Backed by an instrumental tape, and flanked by three Har Mar Superstar female dancers dressed in booty-hugging hot pants, Har Mar pouts, thrusts and gyrates his way through his fantastically sordid album tracks. The heaving, Barry White-aping "We Could Be Heavy", the pounding disco-tinged "Elephant Walk" and funk-heavy "Freedom Summer" are all delivered with Oscar-winning deadpan sincerity. And all the while the rotund teaser is casually tearing off his sweat-drenched layers of clothing.

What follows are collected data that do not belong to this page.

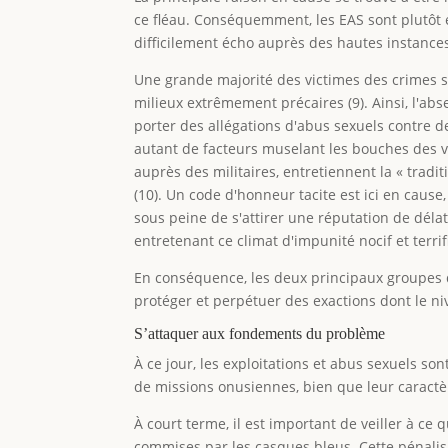
ce fléau. Conséquemment, les EAS sont plutôt é
difficilement écho auprès des hautes instances 
Une grande majorité des victimes des crimes s
milieux extrêmement précaires (9). Ainsi, l'ab
porter des allégations d'abus sexuels contre d
autant de facteurs muselant les bouches des vi
auprès des militaires, entretiennent la « tradi
(10). Un code d'honneur tacite est ici en caus
sous peine de s'attirer une réputation de déla
entretenant ce climat d'impunité nocif et terrif
En conséquence, les deux principaux groupes d
protéger et perpétuer des exactions dont le ni
S’attaquer aux fondements du problème
À ce jour, les exploitations et abus sexuels s
de missions onusiennes, bien que leur caractè
À court terme, il est important de veiller à ce
commises par les casques bleus. Cette pénalis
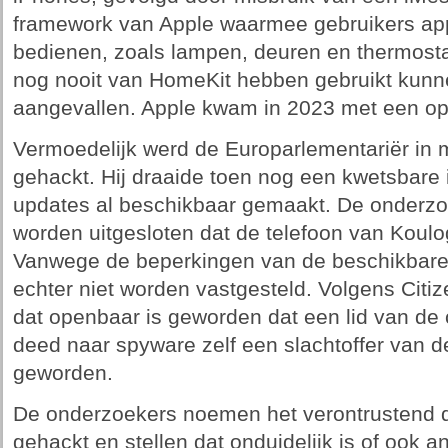
framework van Apple waarmee gebruikers app
bedienen, zoals lampen, deuren en thermosta
nog nooit van HomeKit hebben gebruikt kunne
aangevallen. Apple kwam in 2023 met een opl
Vermoedelijk werd de Europarlementariër in m
gehackt. Hij draaide toen nog een kwetsbare 
updates al beschikbaar gemaakt. De onderzo
worden uitgesloten dat de telefoon van Koulo
Vanwege de beperkingen van de beschikbare 
echter niet worden vastgesteld. Volgens Citiz
dat openbaar is geworden dat een lid van de
deed naar spyware zelf een slachtoffer van 
geworden.
De onderzoekers noemen het verontrustend d
gehackt en stellen dat onduidelijk is of ook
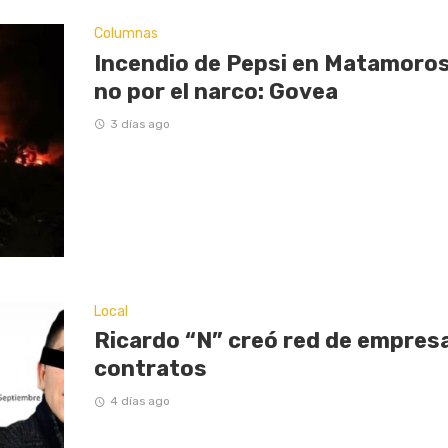
Columnas
Incendio de Pepsi en Matamoros
no por el narco: Govea
3 días ago
Local
Ricardo “N” creó red de empresas
contratos
4 días ago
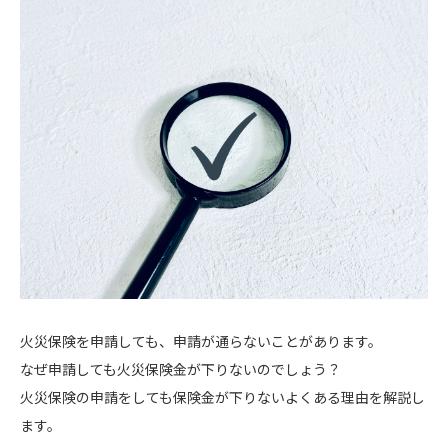
火災保険を申請しても、申請が通らないことがあります。
なぜ申請しても火災保険金が下りないのでしょう？
火災保険の申請をしても保険金が下りないよくある理由を解説し
ます。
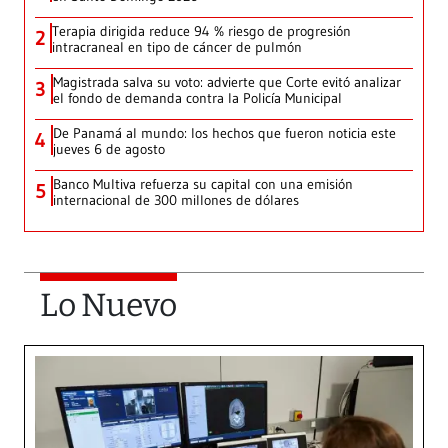
Terapia dirigida reduce 94 % riesgo de progresión
2
intracraneal en tipo de cáncer de pulmón
Magistrada salva su voto: advierte que Corte evitó analizar
3
el fondo de demanda contra la Policía Municipal
De Panamá al mundo: los hechos que fueron noticia este
4
jueves 6 de agosto
Banco Multiva refuerza su capital con una emisión
5
internacional de 300 millones de dólares
Lo Nuevo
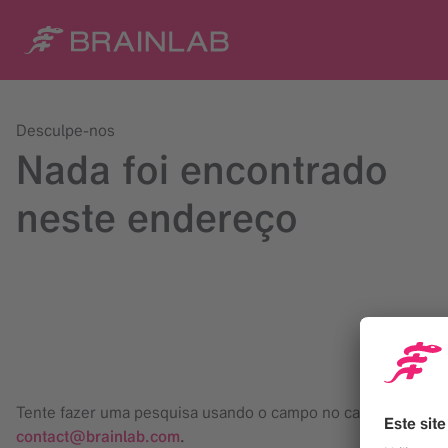
Desculpe-nos
Nada foi encontrado
neste endereço
Tente fazer uma pesquisa usando o campo no canto superior 
contact@brainlab.com
.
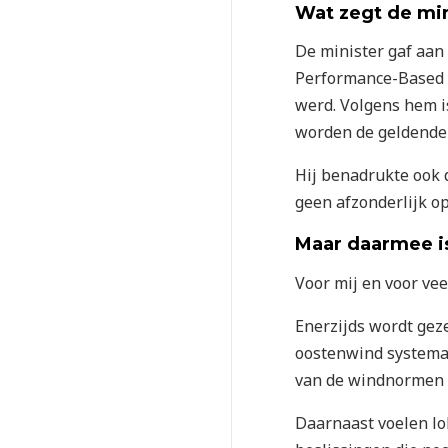
Wat zegt de min
De minister gaf aan
Performance-Based N
werd. Volgens hem i
worden de geldende 
Hij benadrukte ook 
geen afzonderlijk op
Maar daarmee is
Voor mij en voor vee
Enerzijds wordt geze
oostenwind systemat
van de windnormen e
Daarnaast voelen lo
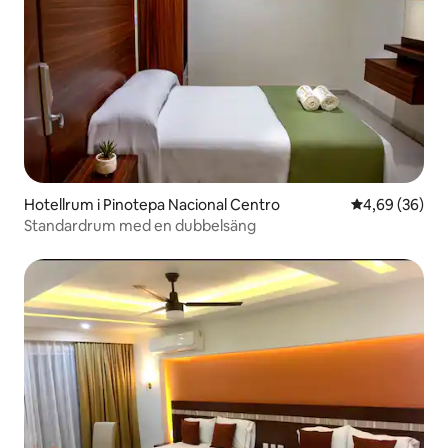
Hotellrum i Pinotepa Nacional Centro
4,69 av 5 i g
4,69 (36)
Standardrum med en dubbelsäng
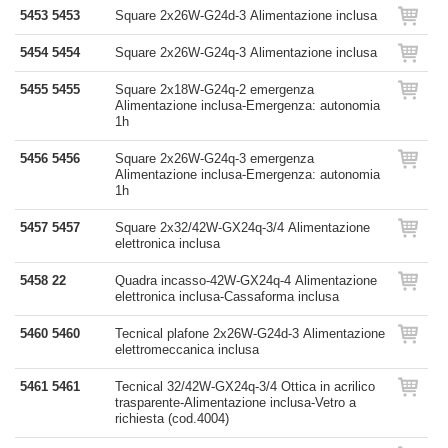
5453 5453
Square 2x26W-G24d-3 Alimentazione inclusa
5454 5454
Square 2x26W-G24q-3 Alimentazione inclusa
5455 5455
Square 2x18W-G24q-2 emergenza
Alimentazione inclusa-Emergenza: autonomia
1h
5456 5456
Square 2x26W-G24q-3 emergenza
Alimentazione inclusa-Emergenza: autonomia
1h
5457 5457
Square 2x32/42W-GX24q-3/4 Alimentazione
elettronica inclusa
5458 22
Quadra incasso-42W-GX24q-4 Alimentazione
elettronica inclusa-Cassaforma inclusa
5460 5460
Tecnical plafone 2x26W-G24d-3 Alimentazione
elettromeccanica inclusa
5461 5461
Tecnical 32/42W-GX24q-3/4 Ottica in acrilico
trasparente-Alimentazione inclusa-Vetro a
richiesta (cod.4004)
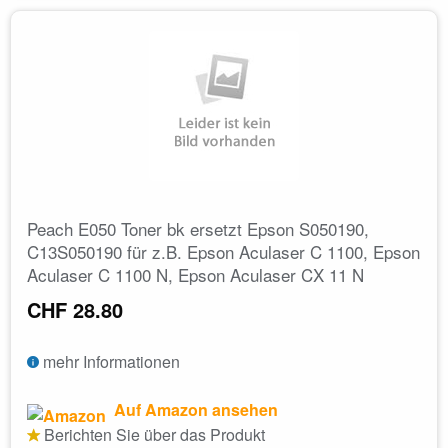
Peach E050 Toner bk ersetzt Epson S050190,
C13S050190 für z.B. Epson Aculaser C 1100, Epson
Aculaser C 1100 N, Epson Aculaser CX 11 N
CHF 28.80
mehr Informationen
Auf Amazon ansehen
Berichten Sie über das Produkt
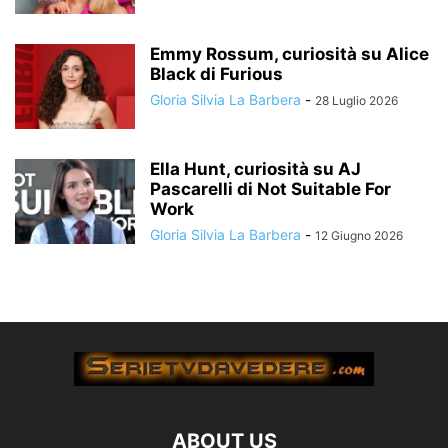
Emmy Rossum, curiosità su Alice
Black di Furious
Gloria Silvia La Barbera
-
28 Luglio 2026
Ella Hunt, curiosità su AJ
Pascarelli di Not Suitable For
Work
Gloria Silvia La Barbera
-
12 Giugno 2026
ABOUT US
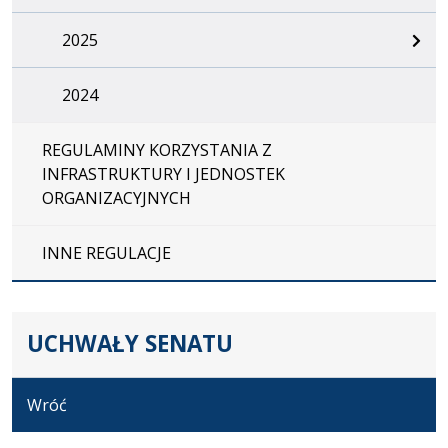
2025
2024
REGULAMINY KORZYSTANIA Z
INFRASTRUKTURY I JEDNOSTEK
ORGANIZACYJNYCH
INNE REGULACJE
UCHWAŁY SENATU
Wróć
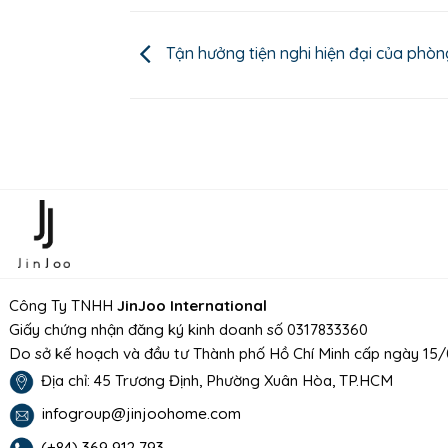
Tận hưởng tiện nghi hiện đại của phò
Công Ty TNHH
JinJoo International
Giấy chứng nhận đăng ký kinh doanh số 0317833360
Do sở kế hoạch và đầu tư Thành phố Hồ Chí Minh cấp ngày 15
Địa chỉ: 45 Trương Định, Phường Xuân Hòa, TP.HCM
infogroup@jinjoohome.com
(+84) 369 912 793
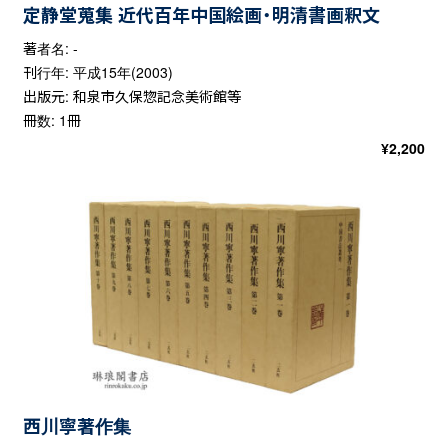
定静堂蒐集 近代百年中国絵画・明清書画釈文
著者名: -
刊行年: 平成15年(2003)
出版元: 和泉市久保惣記念美術館等
冊数: 1冊
¥
2,200
西川寧著作集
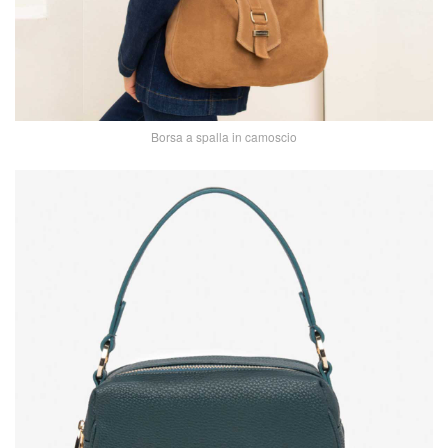
Borsa a spalla in camoscio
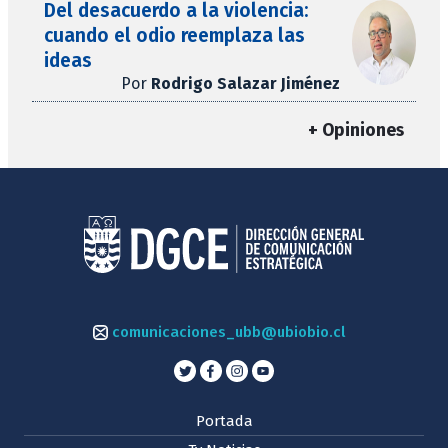
Del desacuerdo a la violencia:
cuando el odio reemplaza las
ideas
Por
Rodrigo Salazar Jiménez
+ Opiniones
comunicaciones_ubb@ubiobio.cl
Portada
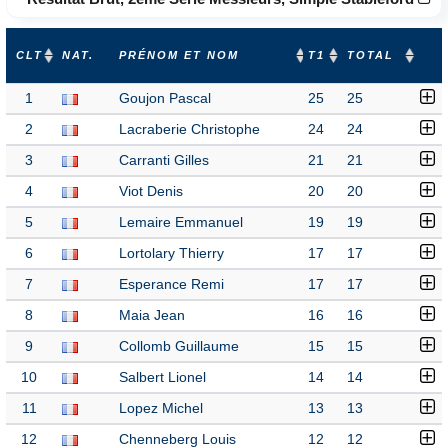
CLT
NAT.
PRÉNOM ET NOM
T1
TOTAL
1
Goujon Pascal
25
25
2
Lacraberie Christophe
24
24
3
Carranti Gilles
21
21
4
Viot Denis
20
20
5
Lemaire Emmanuel
19
19
6
Lortolary Thierry
17
17
7
Esperance Remi
17
17
8
Maia Jean
16
16
9
Collomb Guillaume
15
15
10
Salbert Lionel
14
14
11
Lopez Michel
13
13
12
Chenneberg Louis
12
12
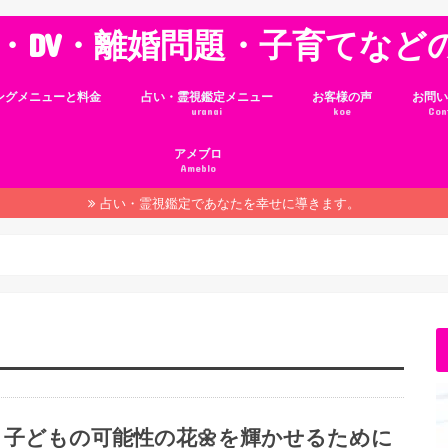
・DV・離婚問題・子育てなど
ングメニューと料金
占い・霊視鑑定メニュー
お客様の声
お問い
uranai
koe
Con
アメブロ
Ameblo
占い・霊視鑑定であなたを幸せに導きます。
子どもの可能性の花🌼を輝かせるために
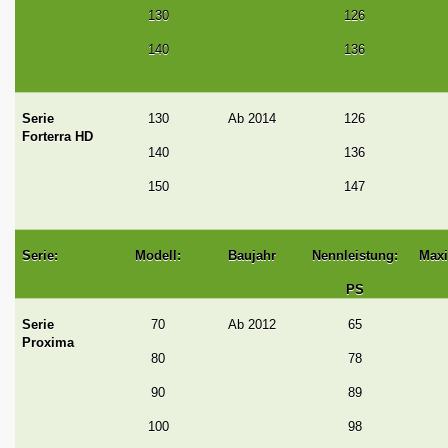
130
126
140
136
Serie
130
Ab 2014
126
Forterra HD
140
136
150
147
Serie:
Modell:
Baujahr
Nennleistung:
Maxi
PS
Serie
70
Ab 2012
65
Proxima
80
78
90
89
100
98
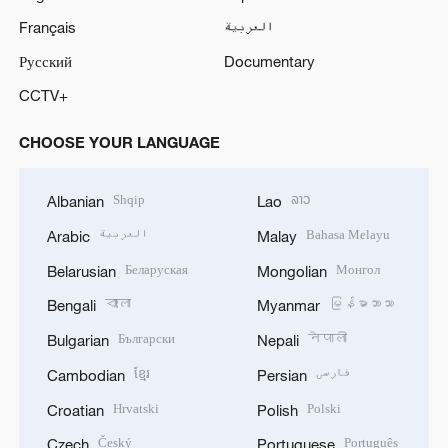
Français
العربية
Русский
Documentary
CCTV+
CHOOSE YOUR LANGUAGE
Shqip
ລາວ
Albanian
Lao
العربية
Bahasa Melayu
Arabic
Malay
Беларуская
Монгол
Belarusian
Mongolian
বাংলা
မြန်မာဘာသာ
Bengali
Myanmar
Български
नेपाली
Bulgarian
Nepali
ខ្មែរ
فارسی
Cambodian
Persian
Hrvatski
Polski
Croatian
Polish
Český
Português
Czech
Portuguese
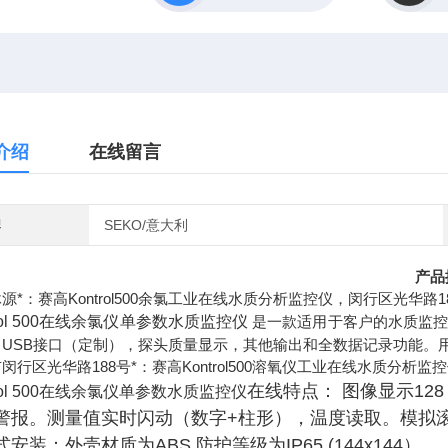
介绍
在线留言
牌
SEKO/意大利
产品
源*：赛高Kontrol500余氯工业在线水质分析监控仪，闵行区光华路1
trol 500在线余氯仪单参数水质监控仪
是一款适用于客户的水质监控仪
，USB接口（定制），探头质量显示，其他输出和全数据记录功能。
闵行区光华路188号*：赛高Kontrol500溶氧仪工业在线水质分析监
在线特点： 图像显示12
trol 500在线余氯仪单参数水质监控仪
警报。测量值实时闪动（数字+柱形），温度读取。模拟
安装：外壳材质为ABS 防护等级为IP65 (144x144）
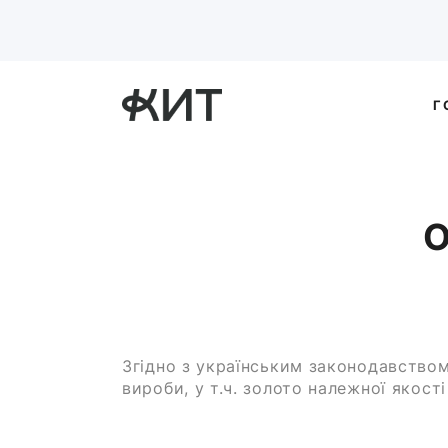
Г
Згідно з українським законодавством 
вироби, у т.ч. золото належної якост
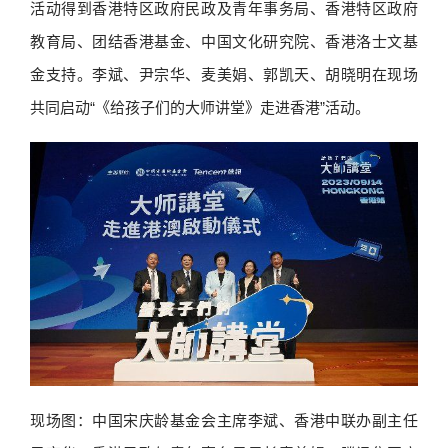
活动得到香港特区政府民政及青年事务局、香港特区政府
教育局、团结香港基金、中国文化研究院、香港洛士文基
金支持。李斌、尹宗华、麦美娟、郭凯天、胡晓明在现场
共同启动“《给孩子们的大师讲堂》走进香港”活动。
现场图：中国宋庆龄基金会主席李斌、香港中联办副主任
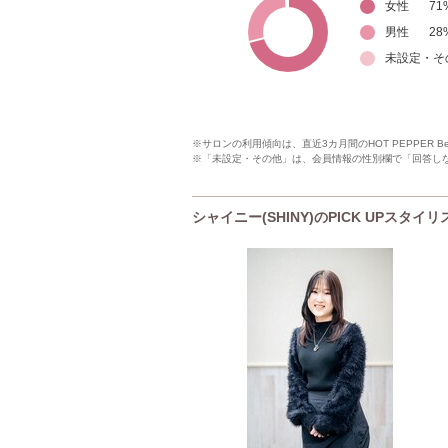
女性
71
男性
28
未設定・そ
※サロンの利用傾向は、直近3カ月間のHOT PEPPER 
※「未設定・その他」は、会員情報の性別欄で「回答し
シャイニー(SHINY)のPICK UPスタイリ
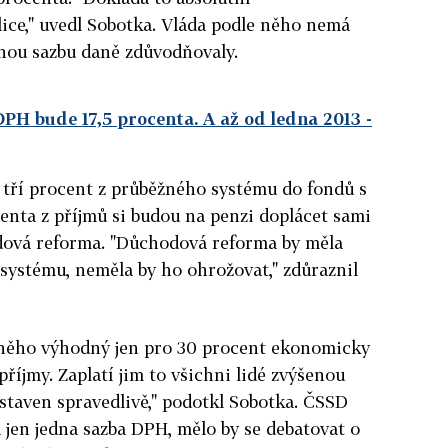
ice," uvedl Sobotka. Vláda podle něho nemá
enou sazbu daně zdůvodňovaly.
PH bude 17,5 procenta. A až od ledna 2013
-
 tří procent z průběžného systému do fondů s
enta z příjmů si budou na penzi doplácet sami
dová reforma. "Důchodová reforma by měla
systému, neměla by ho ohrožovat," zdůraznil
 něho výhodný jen pro 30 procent ekonomicky
příjmy. Zaplatí jim to všichni lidé zvýšenou
staven spravedlivě," podotkl Sobotka. ČSSD
a jen jedna sazba DPH, mělo by se debatovat o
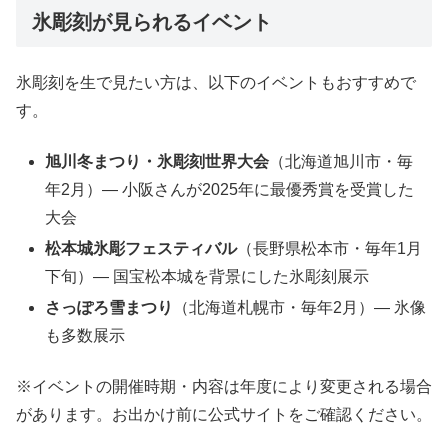
氷彫刻が見られるイベント
氷彫刻を生で見たい方は、以下のイベントもおすすめで
す。
旭川冬まつり・氷彫刻世界大会
（北海道旭川市・毎
年2月）— 小阪さんが2025年に最優秀賞を受賞した
大会
松本城氷彫フェスティバル
（長野県松本市・毎年1月
下旬）— 国宝松本城を背景にした氷彫刻展示
さっぽろ雪まつり
（北海道札幌市・毎年2月）— 氷像
も多数展示
※イベントの開催時期・内容は年度により変更される場合
があります。お出かけ前に公式サイトをご確認ください。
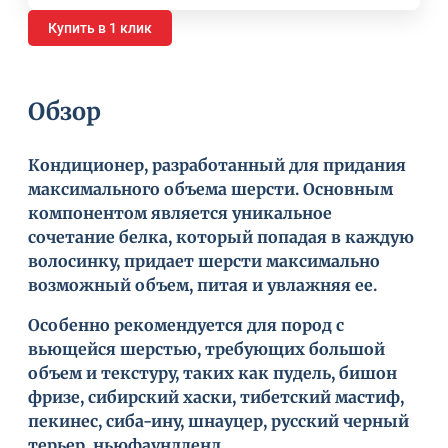
Купить в 1 клик
Обзор
Кондиционер, разработанный для придания
максимального объема шерсти. Основным
компонентом является уникальное
сочетание белка, который попадая в каждую
волосинку, придает шерсти максимально
возможный объем, питая и увлажняя ее.
Особенно рекомендуется для пород с
вьющейся шерстью, требующих большой
объем и текстуру, таких как пудель, бишон
фризе, сибирский хаски, тибетский мастиф,
пекинес, сиба-ину, шнауцер, русский черный
терьер, ньюфаундленд.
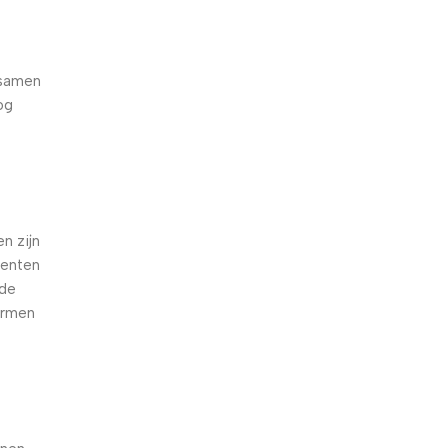
 samen
og
e
n zijn
oenten
nde
armen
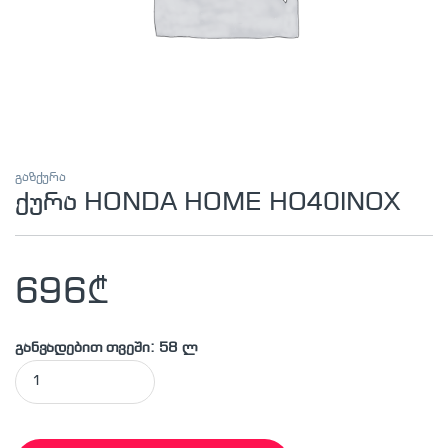
გაზქურა
ქურა HONDA HOME HO40INOX
696
₾
განვადებით თვეში: 58 ლ
ქურა HONDA HOME HO40INOX quantity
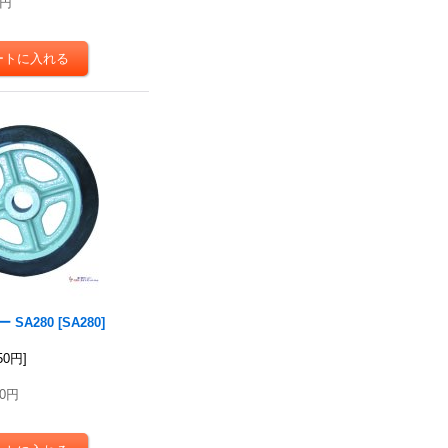
0円
 SA280
[
SA280
]
950円
]
50円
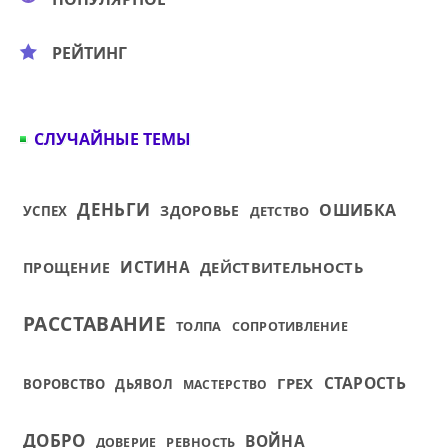
РЕЙТИНГ
СЛУЧАЙНЫЕ ТЕМЫ
ДЕНЬГИ
ОШИБКА
ЗДОРОВЬЕ
УСПЕХ
ДЕТСТВО
ИСТИНА
ДЕЙСТВИТЕЛЬНОСТЬ
ПРОЩЕНИЕ
РАССТАВАНИЕ
ТОЛПА
СОПРОТИВЛЕНИЕ
СТАРОСТЬ
ГРЕХ
ВОРОВСТВО
ДЬЯВОЛ
МАСТЕРСТВО
ДОБРО
ВОЙНА
РЕВНОСТЬ
ДОВЕРИЕ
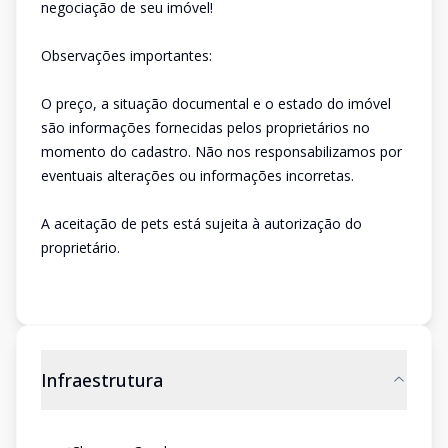
negociação de seu imóvel!
Observações importantes:
O preço, a situação documental e o estado do imóvel
são informações fornecidas pelos proprietários no
momento do cadastro. Não nos responsabilizamos por
eventuais alterações ou informações incorretas.
A aceitação de pets está sujeita à autorização do
proprietário.
Infraestrutura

Stripped down to his famous pants (on this occasion, baggy black Y-fronts) Har Mar is clearly loving it. He walks right into his adoring crowd and boldly ignoring the danger that something could pop out, attempts to climb the speaker stack. His tongue-in-cheek performance is rewarded when two pairs of panties are chucked onto the stage, one bearing a phone number ("You are so laid", he shouts to the lucky lady), the other scribbled with lyrics from his excellent single "Power Lunch". Har Mar seems genuinely touched by the sight of his words scrawled on a G-string. But for all his undeniable showmanship and hilariously smutty tunes, tonight's stand-out moment is a cover of Stevie Wonder's "Sir Duke". Har Mar reveals a truly remarkable voice that actually gives Stevie a run for his money. Proving that pants or no pants there's so much more to Har Mar Superstar than meets the eye.